Your objective =
List each line below that contains the string "sido". Case counts.

[[ Records shown open ]]

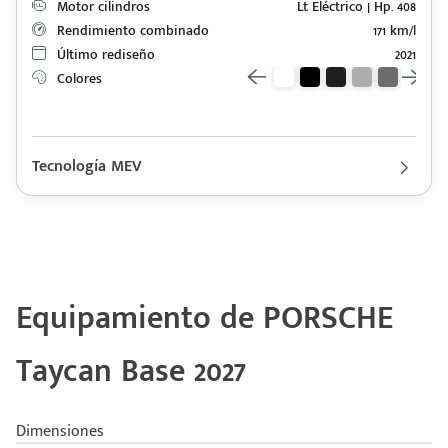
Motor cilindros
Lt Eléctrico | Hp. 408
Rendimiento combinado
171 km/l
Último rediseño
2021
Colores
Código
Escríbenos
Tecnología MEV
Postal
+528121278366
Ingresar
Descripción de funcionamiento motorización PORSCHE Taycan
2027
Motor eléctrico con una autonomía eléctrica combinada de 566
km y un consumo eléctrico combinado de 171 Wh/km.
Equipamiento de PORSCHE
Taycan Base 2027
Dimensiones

[[ Records shown closed ]]
[[ Records shown open ]]

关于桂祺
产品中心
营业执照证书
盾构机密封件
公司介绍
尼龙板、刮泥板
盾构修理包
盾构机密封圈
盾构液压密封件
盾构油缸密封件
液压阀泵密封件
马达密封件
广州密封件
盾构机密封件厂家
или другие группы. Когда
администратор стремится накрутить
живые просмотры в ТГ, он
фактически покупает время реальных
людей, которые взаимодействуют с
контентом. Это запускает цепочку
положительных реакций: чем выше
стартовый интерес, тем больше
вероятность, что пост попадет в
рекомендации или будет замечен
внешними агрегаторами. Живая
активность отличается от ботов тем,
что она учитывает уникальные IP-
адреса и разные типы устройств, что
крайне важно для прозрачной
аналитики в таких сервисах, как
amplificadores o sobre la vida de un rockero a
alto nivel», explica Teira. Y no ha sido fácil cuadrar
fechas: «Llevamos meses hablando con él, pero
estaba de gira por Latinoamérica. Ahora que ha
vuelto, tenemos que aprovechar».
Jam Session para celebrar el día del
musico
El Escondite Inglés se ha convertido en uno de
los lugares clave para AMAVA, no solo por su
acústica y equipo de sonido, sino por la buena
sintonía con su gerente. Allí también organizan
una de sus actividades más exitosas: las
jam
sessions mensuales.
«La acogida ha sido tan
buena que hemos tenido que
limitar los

[[ Records shown closed ]]

Task answer =
alto nivel», explica Teira. Y no ha sido fácil cuadrar
«La acogida ha sido tan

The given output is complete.